Neo (Keanu Reeves) é Jesus Cristo renascido para uma nova Era, para tentar resgatar as pessoas do mundo falso (e dos valores falsos) que pensam habitar. Mas a figura crística de Neo sofre dos mesmos excessos de deificação que os Cristos das séries televisivas, só que se situa nos antípodas: enquanto Cristo era uma figura divina que nos aparecia para anunciar a liberdade, Neo é uma espécie de «making of» dessa encenação, ou seja, tenta ser o homem que Cristo terá sido antes de saber que era O Escolhido (The One). Mas a inexpressividade de Keanu Reeves e a previsibilidade invariável do argumento do(s) filme(s) acabam por colocar Neo no vértice diametralmente oposto ao do Cristo de Scorsese - um homem assombrado pela vontade de ser humano. Havia uma relação sensual entre o Homem e a máquina que existia no primeiro filme e que se foi banalizando com o avanço da saga, restando no fim apenas a elegância dos movimentos e a amargura grosseira daquelas paisagens visuais e narrativas – onde, em tempos, existiram sinais de atracção fatal pelos lugares, ainda mistificados, existe no fim uma banalização visual, como se essas paisagens fossem meras evoluções de níveis de um jogo de computador, e não projecções de luzes, cores e formas das ambiguidades virtuais e do desejo carnal da realidade.

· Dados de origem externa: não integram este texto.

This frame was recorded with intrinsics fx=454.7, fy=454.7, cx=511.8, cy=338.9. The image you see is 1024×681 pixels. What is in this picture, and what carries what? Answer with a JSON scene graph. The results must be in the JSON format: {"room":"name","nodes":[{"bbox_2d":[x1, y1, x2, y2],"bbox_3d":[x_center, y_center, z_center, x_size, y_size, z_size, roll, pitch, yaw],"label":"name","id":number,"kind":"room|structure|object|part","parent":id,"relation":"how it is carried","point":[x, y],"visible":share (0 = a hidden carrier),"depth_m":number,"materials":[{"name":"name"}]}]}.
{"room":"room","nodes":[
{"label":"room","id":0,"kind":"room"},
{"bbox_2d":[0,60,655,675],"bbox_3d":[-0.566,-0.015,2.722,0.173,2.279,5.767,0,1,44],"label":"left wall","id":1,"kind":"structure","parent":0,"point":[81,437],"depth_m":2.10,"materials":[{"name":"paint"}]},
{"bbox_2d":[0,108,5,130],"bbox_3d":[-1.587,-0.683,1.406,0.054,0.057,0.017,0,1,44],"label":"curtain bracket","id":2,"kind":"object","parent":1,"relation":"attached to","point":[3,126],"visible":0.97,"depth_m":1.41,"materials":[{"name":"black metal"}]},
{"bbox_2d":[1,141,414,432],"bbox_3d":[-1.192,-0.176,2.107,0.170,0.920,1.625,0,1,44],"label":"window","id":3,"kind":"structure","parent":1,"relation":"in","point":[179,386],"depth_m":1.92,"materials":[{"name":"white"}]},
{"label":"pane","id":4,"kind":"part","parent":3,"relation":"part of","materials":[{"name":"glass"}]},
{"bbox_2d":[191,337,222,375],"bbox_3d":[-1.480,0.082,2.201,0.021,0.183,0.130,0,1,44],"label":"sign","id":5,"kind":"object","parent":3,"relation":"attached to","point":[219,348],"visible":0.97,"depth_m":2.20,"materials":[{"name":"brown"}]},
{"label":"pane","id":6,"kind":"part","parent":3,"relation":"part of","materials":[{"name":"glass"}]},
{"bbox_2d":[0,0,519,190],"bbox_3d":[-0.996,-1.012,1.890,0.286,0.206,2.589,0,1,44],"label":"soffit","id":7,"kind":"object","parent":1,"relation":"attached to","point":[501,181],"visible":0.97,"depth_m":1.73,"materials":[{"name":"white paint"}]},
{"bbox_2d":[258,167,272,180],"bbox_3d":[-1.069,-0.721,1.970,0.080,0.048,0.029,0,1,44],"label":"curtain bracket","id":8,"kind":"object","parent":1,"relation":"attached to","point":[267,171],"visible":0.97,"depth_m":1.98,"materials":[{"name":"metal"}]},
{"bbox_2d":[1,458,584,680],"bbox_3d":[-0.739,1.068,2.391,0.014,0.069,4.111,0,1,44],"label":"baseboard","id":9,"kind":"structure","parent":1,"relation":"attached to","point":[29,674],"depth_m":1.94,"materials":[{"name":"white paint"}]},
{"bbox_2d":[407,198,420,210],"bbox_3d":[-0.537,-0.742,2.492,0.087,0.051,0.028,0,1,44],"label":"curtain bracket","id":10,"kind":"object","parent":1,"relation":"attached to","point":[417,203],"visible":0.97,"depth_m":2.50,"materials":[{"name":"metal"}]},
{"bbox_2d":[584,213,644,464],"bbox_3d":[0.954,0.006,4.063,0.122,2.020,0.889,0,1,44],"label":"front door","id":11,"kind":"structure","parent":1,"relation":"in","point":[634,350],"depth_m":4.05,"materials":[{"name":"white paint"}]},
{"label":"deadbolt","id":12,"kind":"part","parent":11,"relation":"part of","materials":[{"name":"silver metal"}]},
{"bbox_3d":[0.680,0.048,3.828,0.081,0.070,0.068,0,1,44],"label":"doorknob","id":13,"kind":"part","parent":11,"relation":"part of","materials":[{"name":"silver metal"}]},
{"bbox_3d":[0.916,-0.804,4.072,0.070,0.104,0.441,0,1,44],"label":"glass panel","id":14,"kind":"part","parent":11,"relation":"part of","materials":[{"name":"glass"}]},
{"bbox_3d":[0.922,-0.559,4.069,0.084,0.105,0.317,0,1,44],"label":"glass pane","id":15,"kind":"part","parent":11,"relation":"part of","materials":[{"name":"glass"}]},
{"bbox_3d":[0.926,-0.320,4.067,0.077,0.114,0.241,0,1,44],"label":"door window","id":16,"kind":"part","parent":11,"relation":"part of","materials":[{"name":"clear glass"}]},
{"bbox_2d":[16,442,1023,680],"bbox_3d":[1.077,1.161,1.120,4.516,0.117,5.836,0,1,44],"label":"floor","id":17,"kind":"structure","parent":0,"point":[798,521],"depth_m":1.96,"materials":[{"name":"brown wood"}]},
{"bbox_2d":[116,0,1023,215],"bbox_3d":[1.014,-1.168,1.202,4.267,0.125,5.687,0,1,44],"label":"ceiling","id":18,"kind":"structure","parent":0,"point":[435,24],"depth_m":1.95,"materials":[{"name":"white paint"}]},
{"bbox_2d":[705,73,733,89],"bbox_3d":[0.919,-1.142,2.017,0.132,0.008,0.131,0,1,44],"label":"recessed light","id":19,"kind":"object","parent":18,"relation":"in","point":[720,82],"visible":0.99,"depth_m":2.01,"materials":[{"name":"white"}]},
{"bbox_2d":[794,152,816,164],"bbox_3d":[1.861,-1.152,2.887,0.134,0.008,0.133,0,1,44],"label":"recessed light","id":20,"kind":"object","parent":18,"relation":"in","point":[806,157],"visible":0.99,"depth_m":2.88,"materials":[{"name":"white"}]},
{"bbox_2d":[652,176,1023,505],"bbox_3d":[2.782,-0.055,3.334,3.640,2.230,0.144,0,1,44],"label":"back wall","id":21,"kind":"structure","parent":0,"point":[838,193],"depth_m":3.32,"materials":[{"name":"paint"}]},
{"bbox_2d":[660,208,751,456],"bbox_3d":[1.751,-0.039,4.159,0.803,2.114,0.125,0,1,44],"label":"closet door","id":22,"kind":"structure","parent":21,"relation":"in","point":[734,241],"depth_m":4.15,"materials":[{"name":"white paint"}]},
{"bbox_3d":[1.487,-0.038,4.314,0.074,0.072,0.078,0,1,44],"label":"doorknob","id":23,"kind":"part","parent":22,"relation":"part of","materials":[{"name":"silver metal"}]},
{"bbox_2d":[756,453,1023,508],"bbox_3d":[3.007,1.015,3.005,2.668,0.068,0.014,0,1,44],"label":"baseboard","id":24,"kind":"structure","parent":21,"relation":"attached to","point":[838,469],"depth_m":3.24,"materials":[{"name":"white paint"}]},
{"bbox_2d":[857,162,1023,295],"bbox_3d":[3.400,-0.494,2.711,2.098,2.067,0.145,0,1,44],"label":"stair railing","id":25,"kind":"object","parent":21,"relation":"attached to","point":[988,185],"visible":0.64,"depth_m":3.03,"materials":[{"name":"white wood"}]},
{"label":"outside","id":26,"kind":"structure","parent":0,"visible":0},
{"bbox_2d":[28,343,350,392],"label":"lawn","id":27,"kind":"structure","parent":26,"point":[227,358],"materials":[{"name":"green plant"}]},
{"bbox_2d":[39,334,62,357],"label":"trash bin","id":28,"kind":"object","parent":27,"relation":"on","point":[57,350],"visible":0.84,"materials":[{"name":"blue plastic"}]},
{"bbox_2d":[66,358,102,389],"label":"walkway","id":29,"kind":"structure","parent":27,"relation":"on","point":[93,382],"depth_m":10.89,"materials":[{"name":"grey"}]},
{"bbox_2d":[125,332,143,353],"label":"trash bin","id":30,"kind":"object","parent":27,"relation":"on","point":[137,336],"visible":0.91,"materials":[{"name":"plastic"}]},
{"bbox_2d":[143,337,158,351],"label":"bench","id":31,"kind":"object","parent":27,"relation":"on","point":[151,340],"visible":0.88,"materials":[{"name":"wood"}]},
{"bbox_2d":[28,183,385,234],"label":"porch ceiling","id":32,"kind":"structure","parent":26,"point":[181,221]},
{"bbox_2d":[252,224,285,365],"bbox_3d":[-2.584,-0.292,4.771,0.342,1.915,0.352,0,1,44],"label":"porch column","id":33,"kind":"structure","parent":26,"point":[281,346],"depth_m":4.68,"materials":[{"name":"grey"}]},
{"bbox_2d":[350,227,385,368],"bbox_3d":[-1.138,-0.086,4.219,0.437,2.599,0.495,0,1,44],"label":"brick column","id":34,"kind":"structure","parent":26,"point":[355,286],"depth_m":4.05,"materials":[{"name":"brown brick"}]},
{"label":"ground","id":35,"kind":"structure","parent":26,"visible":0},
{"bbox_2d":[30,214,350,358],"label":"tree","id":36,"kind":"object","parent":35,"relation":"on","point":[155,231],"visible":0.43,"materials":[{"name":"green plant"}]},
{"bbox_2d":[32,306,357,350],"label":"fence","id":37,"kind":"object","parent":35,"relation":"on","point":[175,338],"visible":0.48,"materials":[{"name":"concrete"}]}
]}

As próprias personagens são corpos desvirtualizados (desligados da realidade e consumidos pela inércia do virtual), algures entre a lógica dos heróis dos videojogos e a letargia sonolenta dos autocolantes televisivos. Aliás, o segundo e o terceiro filme parecem dois espisódios esticados de uma série de televisão (que a luxúria técnica ajudou a disfarçar). Em boa verdade, e olhando para trás, penso que é perfeitamente claro que o primeiro filme fechou muito melhor do que o termo da trilogia. Há qualquer coisa de eminentemente televisivo nas duas últimas partes de Matrix, o que me leva a suspeitar que desde o início não havia uma iniciativa clara em construir uma trilogia – vontade essa despertada pelo sucesso incrível do primeiro filme. Mesmo olhando para os dois episódios que se seguiram, as personagens secundárias parecem importadas dos secundários serviçais de várias séries televisivas, desde o “frenchman” até ao “trainsman”, todos eles ícones de um universo que se esgotam no seu próprio simbolismo. Todos eles são funcionais, isto é, existem para cumprir uma missão que geralmente se reduz a uma de duas: transportar conselhos pseudo-filosóficos para o messiânico Neo (uma espécie de leitura da poesia dos «fortune cookies»); ou simbolizar um obstáculo físico, ou simbólico, para o sucesso da missão do herói. Afinal, «Matrix» não é apenas produto da pior cultura televisiva sobre as reminiscências do mitológico; é, no limite, o primeiro filme realizado dentro de um computador. E nesse universo já não existe espaço para o fascínio da imprevisibilidade humana, nem para a imaginação do processo criativo. Restam apenas sinais de uma nostalgia pelo nível zero da sensualidade dos corpos, pelos rituais eróticos dos corpos que se sexualizam no calor dos tiros e das lutas, esbatidos sem piedade pelos labirintos desumanos e frios que a narrativa dos irmãos Wachowski foi acabando por (des)virtualizar.